## What is required
Your task is to work out how many lines in the data include the word "المطابخ". Reply with the number alone.

## Materials provided

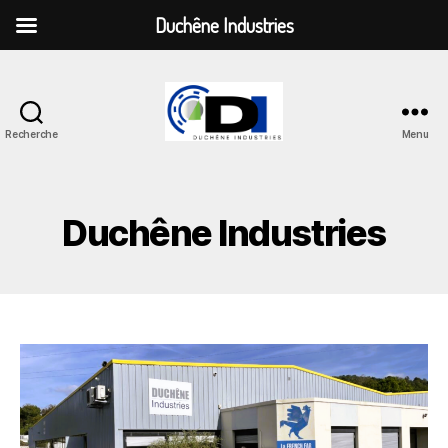
Duchêne Industries
Recherche
Menu
Duchêne
Industries
Duchêne Industries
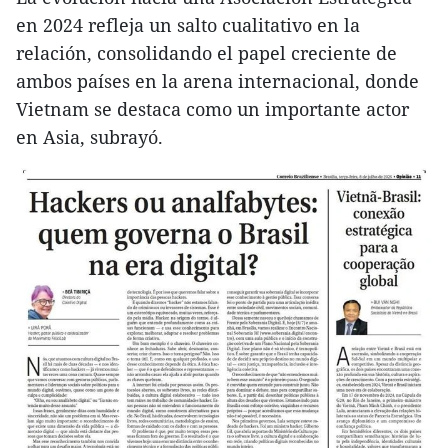
en 2024 refleja un salto cualitativo en la
relación, consolidando el papel creciente de
ambos países en la arena internacional, donde
Vietnam se destaca como un importante actor
en Asia, subrayó.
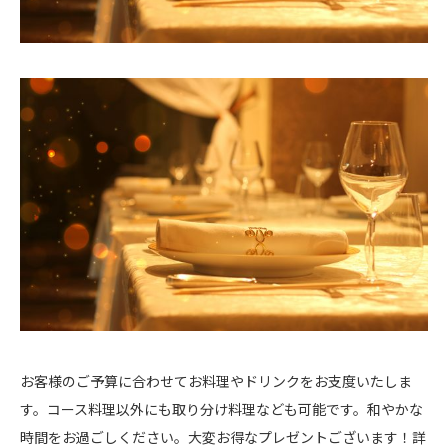
お客様のご予算に合わせてお料理やドリンクをお支度いたしま
す。コース料理以外にも取り分け料理なども可能です。和やかな
時間をお過ごしください。大変お得なプレゼントございます！詳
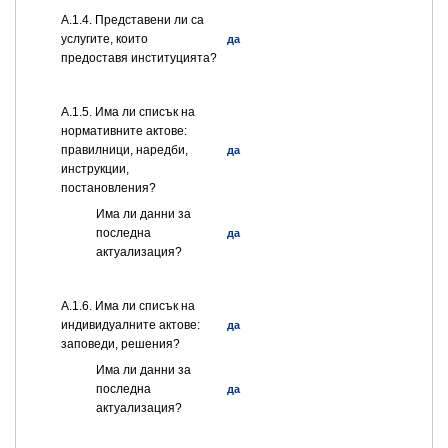
А.1.4. Представени ли са
услугите, които
да
предоставя институцията?
А.1.5. Има ли списък на
нормативните актове:
правилници, наредби,
да
инструкции,
постановления?
Има ли данни за
последна
да
актуализация?
А.1.6. Има ли списък на
индивидуалните актове:
да
заповеди, решения?
Има ли данни за
последна
да
актуализация?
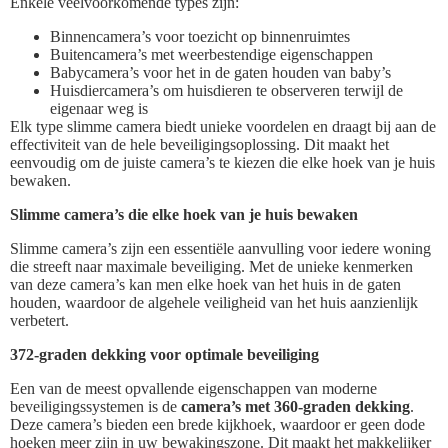
Enkele veelvoorkomende types zijn:
Binnencamera’s voor toezicht op binnenruimtes
Buitencamera’s met weerbestendige eigenschappen
Babycamera’s voor het in de gaten houden van baby’s
Huisdiercamera’s om huisdieren te observeren terwijl de
eigenaar weg is
Elk type slimme camera biedt unieke voordelen en draagt bij aan de
effectiviteit van de hele beveiligingsoplossing. Dit maakt het
eenvoudig om de juiste camera’s te kiezen die elke hoek van je huis
bewaken.
Slimme camera’s die elke hoek van je huis bewaken
Slimme camera’s zijn een essentiële aanvulling voor iedere woning
die streeft naar maximale beveiliging. Met de unieke kenmerken
van deze camera’s kan men elke hoek van het huis in de gaten
houden, waardoor de algehele veiligheid van het huis aanzienlijk
verbetert.
372-graden dekking voor optimale beveiliging
Een van de meest opvallende eigenschappen van moderne
beveiligingssystemen is de
camera’s met 360-graden dekking
.
Deze camera’s bieden een brede kijkhoek, waardoor er geen dode
hoeken meer zijn in uw bewakingszone. Dit maakt het makkelijker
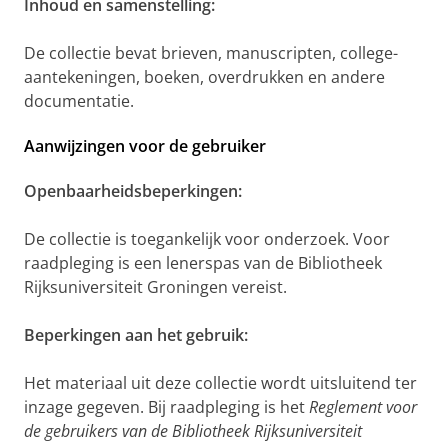
Inhoud en samenstelling:
De collectie bevat brieven, manuscripten, college-
aantekeningen, boeken, overdrukken en andere
documentatie.
Aanwijzingen voor de gebruiker
Openbaarheidsbeperkingen:
De collectie is toegankelijk voor onderzoek. Voor
raadpleging is een lenerspas van de Bibliotheek
Rijksuniversiteit Groningen vereist.
Beperkingen aan het gebruik:
Het materiaal uit deze collectie wordt uitsluitend ter
inzage gegeven. Bij raadpleging is het
Reglement voor
de gebruikers van de Bibliotheek Rijksuniversiteit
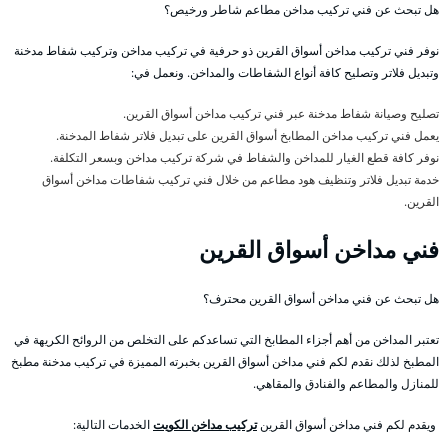
هل تبحث عن فني تركيب مداخن مطاعم شاطر ورخيص؟
نوفر فني تركيب مداخن أسواق القرين ذو حرفية في تركيب مداخن وتركيب شفاط مدخنة
وتبديل فلاتر وتصليح كافة أنواع الشفاطات والمداخن. ونعمل في:
تصليح وصيانة شفاط مدخنة عبر فني تركيب مداخن أسواق القرين.
يعمل فني تركيب مداخن المطابخ أسواق القرين على تبديل فلاتر شفاط المدخنة.
نوفر كافة قطع الغيار للمداخن والشفاط في شركة تركيب مداخن وبسعر التكلفة.
خدمة تبديل فلاتر وتنظيف هود مطاعم من خلال فني تركيب شفاطات مداخن أسواق
القرين.
فني مداخن أسواق القرين
هل تبحث عن فني مداخن أسواق القرين محترف؟
تعتبر المداخن من أهم أجزاء المطابخ التي تساعدكم على التخلص من الروائح الكريهة في
المطبخ لذلك نقدم لكم فني مداخن أسواق القرين بخبرته المميزة في تركيب مدخنة مطبخ
للمنازل والمطاعم والفنادق والمقاهي.
ويقدم لكم فني مداخن أسواق القرين
تركيب مداخن الكويت
الخدمات التالية:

## Response
2